Book Review: The Light Pirate by Lily Brooks-Dalton


I’m a big believer in the recreated magic of a place within literature. There’s a certain charm to writing that takes a familiar place and turns it into something we can see with a fresh perspective and wide-open eyes.

Last summer, I went on a trip to Pensacola, Florida to connect IRL with some gaming friends who lived in the area as well as to reunite with old friends who lived out of state. 

The only other time I had been to Florida was for a family trip to Disney, and my impression of the state was not particularly positive. However, during my trip to Pensacola, I absolutely fell in love with the city–especially the white sand beaches of the glistening emerald coast and all the lush greenery in the surrounding areas. 

Ever since, I’ve been actively seeking out literature set in Florida with the hope I’ll be transported back to that feeling of wonder and awe for the Sunshine State that was awakened during my trip.

Which is initially what drew me to The Light Pirate when it popped up as one of my Book of the Month picks. 

What sold me, though, was the opening paragraph provided in the sample reading:

Somewhere west of Africa, so far from land the sky is empty in all directions, a storm begins. The water is warm, the waves are high. The air is heavy with moisture. A breath of wind catches, then circles back, churning itself into something new: a closed circuit gathering power, tighter and tighter. In this way, the storm grows. It matures. Learns to hold a shape. The warm water feeds it, fattens it, then urges it westward. Electronic eyes watch as it skims across the Atlantic. Soon enough, it earns a name. Reports are written about its speed and size. Preparations are made. There are other storms in this ocean, other pockets of hot, moist wind and rain-heavy cloud. But this one–this one will outgrow them all.

And so the story introduces us to Hurricane Wanda, the storm that will forever alter and define the lives of the main characters.

Written in third person and set in a not-so-distant future, the story first focuses on the perspectives of task-oriented lineman Kirby and his new, very pregnant wife Frida. After losing her mother in a devastating hurricane the year before, Frida has been struggling to keep her anxiety in check while Kirby has been struggling to juggle his responsibilities as the lead lineman responsible for keeping the electricity running in a town constantly pummelled by viscous storms; an understanding husband to his fretful new wife; and a father to his two boys staying with him for the summer, Lucas and Flip.

Their struggles come to a head when Lucas and Flip–hellbent on rebelling against the life their father is building with his new wife–decide to venture out in the thick of the storm while Kirby is at work and Frida is attempting to rest. When Kirby returns home and finds the boys missing, panic ensues as Kirby races to bring the boys home before the worst of the storm hits. Meanwhile, Frida–left behind in Kirby’s panic–finds herself enduring a pre-term labor that she must fight to survive.

By the time Kirby returns home, she’s nearly lost the fight but still manages to hand him their baby girl and request that she be named Wanda–after the hurricane. 

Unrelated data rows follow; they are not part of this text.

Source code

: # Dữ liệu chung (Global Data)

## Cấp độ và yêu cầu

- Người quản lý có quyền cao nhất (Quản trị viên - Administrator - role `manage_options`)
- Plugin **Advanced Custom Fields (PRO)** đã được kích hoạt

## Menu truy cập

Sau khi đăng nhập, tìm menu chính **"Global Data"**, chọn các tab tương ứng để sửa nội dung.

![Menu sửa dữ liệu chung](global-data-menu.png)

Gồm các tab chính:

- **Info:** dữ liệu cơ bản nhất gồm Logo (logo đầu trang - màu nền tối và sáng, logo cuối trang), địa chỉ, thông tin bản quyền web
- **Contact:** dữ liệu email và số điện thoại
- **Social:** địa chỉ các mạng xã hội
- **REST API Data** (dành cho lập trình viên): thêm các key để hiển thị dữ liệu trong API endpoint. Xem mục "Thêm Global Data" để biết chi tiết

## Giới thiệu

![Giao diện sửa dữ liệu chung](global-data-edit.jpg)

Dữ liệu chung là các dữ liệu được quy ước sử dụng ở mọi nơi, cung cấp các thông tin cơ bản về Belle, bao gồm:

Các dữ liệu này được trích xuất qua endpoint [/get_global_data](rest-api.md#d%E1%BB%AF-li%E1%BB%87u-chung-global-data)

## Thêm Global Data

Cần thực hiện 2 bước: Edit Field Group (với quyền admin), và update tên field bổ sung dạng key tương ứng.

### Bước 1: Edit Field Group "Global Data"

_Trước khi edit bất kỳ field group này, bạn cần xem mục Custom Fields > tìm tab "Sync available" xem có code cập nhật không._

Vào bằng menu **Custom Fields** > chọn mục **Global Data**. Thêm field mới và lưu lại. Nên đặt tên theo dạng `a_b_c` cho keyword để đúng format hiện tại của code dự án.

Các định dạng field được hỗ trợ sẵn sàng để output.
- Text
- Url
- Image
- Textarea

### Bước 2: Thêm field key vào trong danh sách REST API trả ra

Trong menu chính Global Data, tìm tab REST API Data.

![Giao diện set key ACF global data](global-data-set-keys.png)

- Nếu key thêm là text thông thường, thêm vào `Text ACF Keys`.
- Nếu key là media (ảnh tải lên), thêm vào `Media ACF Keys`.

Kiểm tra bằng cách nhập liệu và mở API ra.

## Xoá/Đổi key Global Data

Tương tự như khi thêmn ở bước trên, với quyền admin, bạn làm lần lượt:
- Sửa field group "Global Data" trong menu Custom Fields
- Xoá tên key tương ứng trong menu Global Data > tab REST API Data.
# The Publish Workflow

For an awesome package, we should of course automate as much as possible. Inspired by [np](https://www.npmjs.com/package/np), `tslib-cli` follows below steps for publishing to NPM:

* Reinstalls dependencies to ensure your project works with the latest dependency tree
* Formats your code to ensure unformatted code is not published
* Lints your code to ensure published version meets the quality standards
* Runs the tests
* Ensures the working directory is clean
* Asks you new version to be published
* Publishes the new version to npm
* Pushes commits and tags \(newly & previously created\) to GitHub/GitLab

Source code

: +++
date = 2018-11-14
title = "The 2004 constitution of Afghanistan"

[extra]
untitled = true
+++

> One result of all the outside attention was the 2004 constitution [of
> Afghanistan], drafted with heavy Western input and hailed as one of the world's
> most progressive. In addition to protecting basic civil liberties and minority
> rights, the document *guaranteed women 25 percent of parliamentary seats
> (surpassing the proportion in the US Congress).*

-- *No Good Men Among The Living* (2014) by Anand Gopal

The story then follows Wanda as she grows up motherless in a town slowly succumbing to nature’s elements. We see the remnants of Wanda’s world through her curious exploration of and interaction with what’s left of it. Frequent hurricanes have been slamming the Florida coast so often that civilization has become nearly impossible. Bigger cities have started to evacuate while smaller towns–like the one Wanda lives in–are little more than ruins hardly able to keep their heads above the water. The only people still residing there are the loyal residents determined to fix it–like Wanda’s father, Kirby–or the people with nowhere else to go. 

When the schools get shut down, she’s forced to spend her days with a former professor and biologist named Phyllis who lives in a neighboring house. Through Phyllis, Wanda learns how to make sense of the world, and most importantly, how to survive– a skill that becomes ever more useful as the years pass by and the world around Wanda continues to deteriorate. 

We also learn that Wanda has a special power: whenever she touches water, she’s able to make it glow. Phyllis, ever the scientist, tries desperately to solve what might be causing this “bioluminescence” to occur, but we never get a definitive answer throughout the book. The closest we get is in the very last chapter when we see the community of fellow survivors Wanda has become a part of and she remarks on how other kids have certain, special abilities as well: one who is able to hold their breath underwater for an inhuman length of time, another who is able to talk to fish, and another still who is able to see clearly in the dark. It’s essentially chalked up to evolution, the natural adaptation that occurs out of a necessity of survival. 

Which brings me to the main theme of the book: the inevitability of change. 

Through beautifully written prose The Light Pirate teaches us that even the best laid plans can fail and survival is more about being willing to adapt than anything else. 

It’s also a thoughtful reminder of how the choices (or lack thereof) we make today will inevitably impact our future. It’s a warning and a motivation to take action against climate change now. For if we don’t, the fractured world of destruction Wanda lives in might soon become our reality.

What do you think? Does it sound like a book you might enjoy? How do you feel about literature that brings up issues of climate change?